VI. Two Types of Pathologies

Now when we contemplate our episodes of moderating these group processes as a series of micro-interventions, a startling pattern emerges. We encounter what you might call ‘interaction pathologies’ and ‘content pathologies’...

VII. Sources of Energy

We see some highly praised corporate models where the driver of action for managers and employees is a combination of material incentives and palpable fear…

VIII. Beyond Individualistic Notions of Leadership

A better way to think about leadership and knowledge is to conceive of them as system functions, that is, as characteristics of a definite group structure. And this structure consists not only of the individuals themselves, but also of the mental and social contexts that they share.… Knowledge is not an attribute of a single person, but a characteristic of the interactions in which individuals participate.

IX. Organizations: What are they?

I experience corporations — or rather the employees of corporations — above all as participants of a thought world which is manifested in certain typical thought routines. Yet the thought world lies beyond these routines…

X. The Tacit Dimension of Client Relationships

This must sound odd, but I really think that my client is not only the person, but also this ideal entity — this ‘common thought world’ — to which I feel obligations on grounds of both truthfulness and aesthetics…

… I think also that when these experiences really turn out well they are not my experiences alone. These are rather experiences that now and then cause an entire group to enter a certain dreamlike state. These moments are almost magical.… These are moments in which we perceive the barrier between our conscious and unconscious worlds as somewhat passable.

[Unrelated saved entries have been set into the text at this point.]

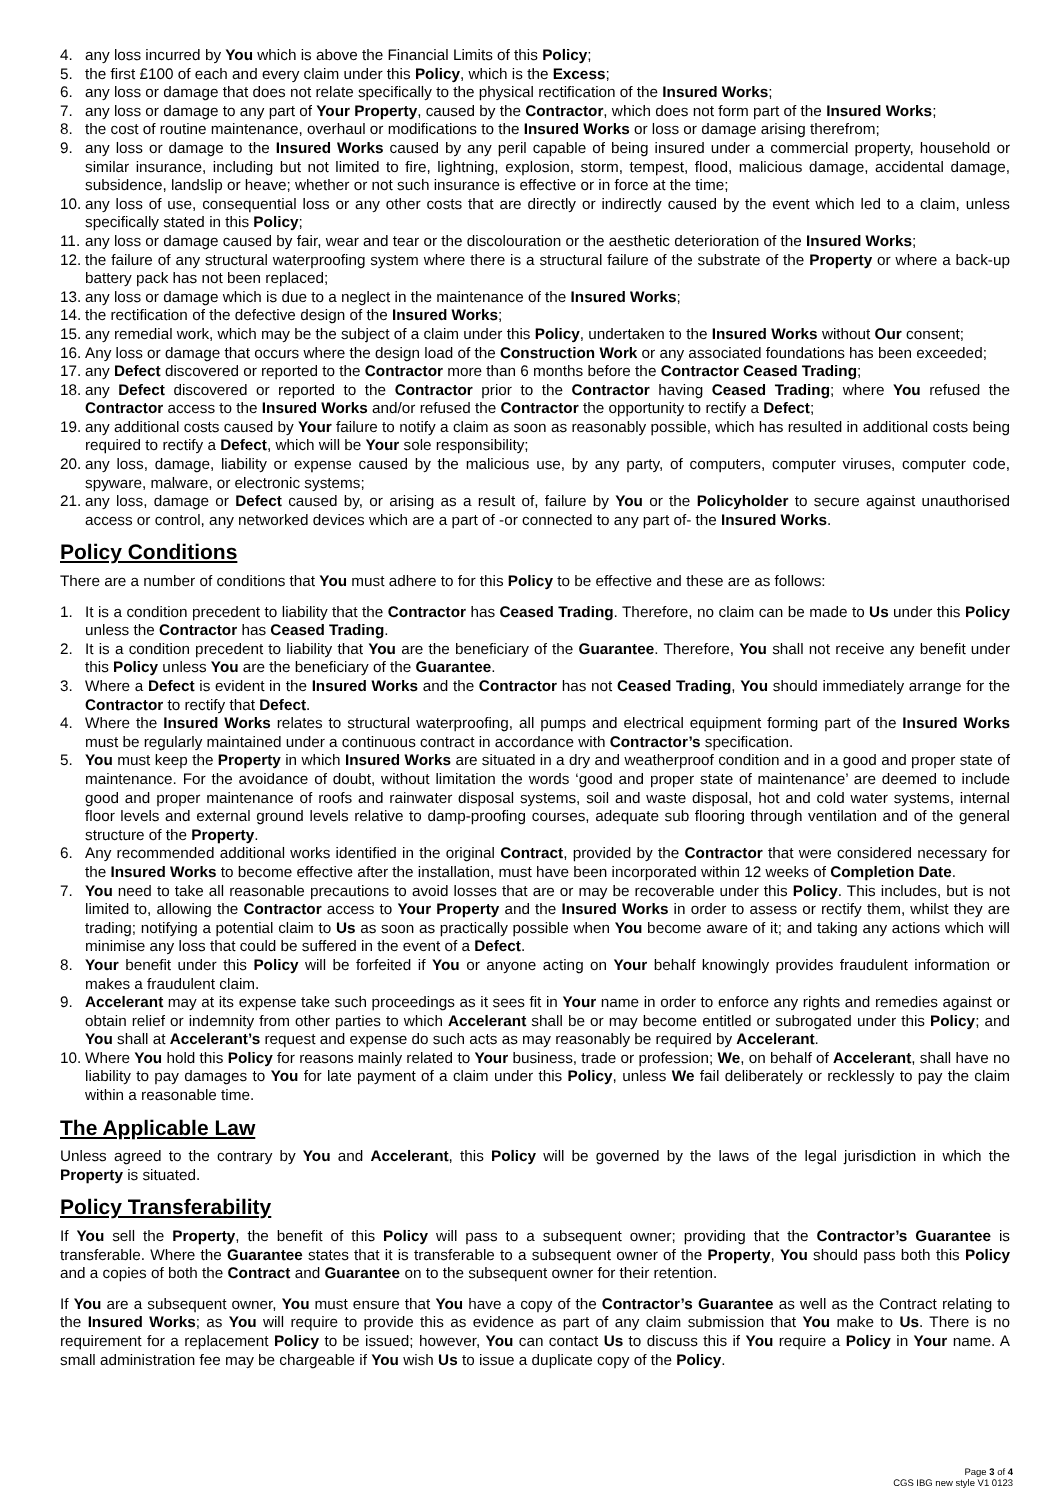4. any loss incurred by You which is above the Financial Limits of this Policy;
5. the first £100 of each and every claim under this Policy, which is the Excess;
6. any loss or damage that does not relate specifically to the physical rectification of the Insured Works;
7. any loss or damage to any part of Your Property, caused by the Contractor, which does not form part of the Insured Works;
8. the cost of routine maintenance, overhaul or modifications to the Insured Works or loss or damage arising therefrom;
9. any loss or damage to the Insured Works caused by any peril capable of being insured under a commercial property, household or similar insurance, including but not limited to fire, lightning, explosion, storm, tempest, flood, malicious damage, accidental damage, subsidence, landslip or heave; whether or not such insurance is effective or in force at the time;
10. any loss of use, consequential loss or any other costs that are directly or indirectly caused by the event which led to a claim, unless specifically stated in this Policy;
11. any loss or damage caused by fair, wear and tear or the discolouration or the aesthetic deterioration of the Insured Works;
12. the failure of any structural waterproofing system where there is a structural failure of the substrate of the Property or where a back-up battery pack has not been replaced;
13. any loss or damage which is due to a neglect in the maintenance of the Insured Works;
14. the rectification of the defective design of the Insured Works;
15. any remedial work, which may be the subject of a claim under this Policy, undertaken to the Insured Works without Our consent;
16. Any loss or damage that occurs where the design load of the Construction Work or any associated foundations has been exceeded;
17. any Defect discovered or reported to the Contractor more than 6 months before the Contractor Ceased Trading;
18. any Defect discovered or reported to the Contractor prior to the Contractor having Ceased Trading; where You refused the Contractor access to the Insured Works and/or refused the Contractor the opportunity to rectify a Defect;
19. any additional costs caused by Your failure to notify a claim as soon as reasonably possible, which has resulted in additional costs being required to rectify a Defect, which will be Your sole responsibility;
20. any loss, damage, liability or expense caused by the malicious use, by any party, of computers, computer viruses, computer code, spyware, malware, or electronic systems;
21. any loss, damage or Defect caused by, or arising as a result of, failure by You or the Policyholder to secure against unauthorised access or control, any networked devices which are a part of -or connected to any part of- the Insured Works.
Policy Conditions
There are a number of conditions that You must adhere to for this Policy to be effective and these are as follows:
1. It is a condition precedent to liability that the Contractor has Ceased Trading. Therefore, no claim can be made to Us under this Policy unless the Contractor has Ceased Trading.
2. It is a condition precedent to liability that You are the beneficiary of the Guarantee. Therefore, You shall not receive any benefit under this Policy unless You are the beneficiary of the Guarantee.
3. Where a Defect is evident in the Insured Works and the Contractor has not Ceased Trading, You should immediately arrange for the Contractor to rectify that Defect.
4. Where the Insured Works relates to structural waterproofing, all pumps and electrical equipment forming part of the Insured Works must be regularly maintained under a continuous contract in accordance with Contractor’s specification.
5. You must keep the Property in which Insured Works are situated in a dry and weatherproof condition and in a good and proper state of maintenance. For the avoidance of doubt, without limitation the words ‘good and proper state of maintenance’ are deemed to include good and proper maintenance of roofs and rainwater disposal systems, soil and waste disposal, hot and cold water systems, internal floor levels and external ground levels relative to damp-proofing courses, adequate sub flooring through ventilation and of the general structure of the Property.
6. Any recommended additional works identified in the original Contract, provided by the Contractor that were considered necessary for the Insured Works to become effective after the installation, must have been incorporated within 12 weeks of Completion Date.
7. You need to take all reasonable precautions to avoid losses that are or may be recoverable under this Policy. This includes, but is not limited to, allowing the Contractor access to Your Property and the Insured Works in order to assess or rectify them, whilst they are trading; notifying a potential claim to Us as soon as practically possible when You become aware of it; and taking any actions which will minimise any loss that could be suffered in the event of a Defect.
8. Your benefit under this Policy will be forfeited if You or anyone acting on Your behalf knowingly provides fraudulent information or makes a fraudulent claim.
9. Accelerant may at its expense take such proceedings as it sees fit in Your name in order to enforce any rights and remedies against or obtain relief or indemnity from other parties to which Accelerant shall be or may become entitled or subrogated under this Policy; and You shall at Accelerant’s request and expense do such acts as may reasonably be required by Accelerant.
10. Where You hold this Policy for reasons mainly related to Your business, trade or profession; We, on behalf of Accelerant, shall have no liability to pay damages to You for late payment of a claim under this Policy, unless We fail deliberately or recklessly to pay the claim within a reasonable time.
The Applicable Law
Unless agreed to the contrary by You and Accelerant, this Policy will be governed by the laws of the legal jurisdiction in which the Property is situated.
Policy Transferability
If You sell the Property, the benefit of this Policy will pass to a subsequent owner; providing that the Contractor’s Guarantee is transferable. Where the Guarantee states that it is transferable to a subsequent owner of the Property, You should pass both this Policy and a copies of both the Contract and Guarantee on to the subsequent owner for their retention.
If You are a subsequent owner, You must ensure that You have a copy of the Contractor’s Guarantee as well as the Contract relating to the Insured Works; as You will require to provide this as evidence as part of any claim submission that You make to Us. There is no requirement for a replacement Policy to be issued; however, You can contact Us to discuss this if You require a Policy in Your name. A small administration fee may be chargeable if You wish Us to issue a duplicate copy of the Policy.
Page 3 of 4
CGS IBG new style V1 0123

… it is rather something that happens almost all the time. However, the way we habitually direct our attention causes it to pass us by unnoticed.

While certain fields — particularly of course those of physical production — have been strongly advanced with technology, we are probably at the very beginning of the design or development of a technology which will give us comparable access to thought processes…

XI. Reflection

The essence of high-performance systems and economic success is, according to Jung, deeply related to the "forming and sculpting of mental and emotional fields." The blind spot of today’s practical work on knowledge and leadership concerns the creation of reliable methods and tools that would empower people to shape this invisible dimension of high-performance systems more consciously and effectively. In order to do so Jung proposes the creation of "a second workbench" — that is, a set of methods and tools to shape this invisible process. In this perspective, knowledge is not an attribute of a single person, but a characteristic of interactions in which individuals participate. The corporation, accordingly, is a mental-emotional field in which its members participate. Says Jung: "This must sound odd, but I really think that my client is not only the person, but also this ideal entity — this ‘common thought world’ — to which I feel obligations on grounds of both truthfulness and aesthetics." He says that when we succeed in entering this deeper aspect of organizational experience we realize that these experiences are not simply individual experiences: "These are rather experiences that now and then cause an entire group to enter a certain dreamlike state. These moments are almost magical.… [They are the] moments in which we perceive the barrier between our conscious and unconscious worlds as somewhat passable."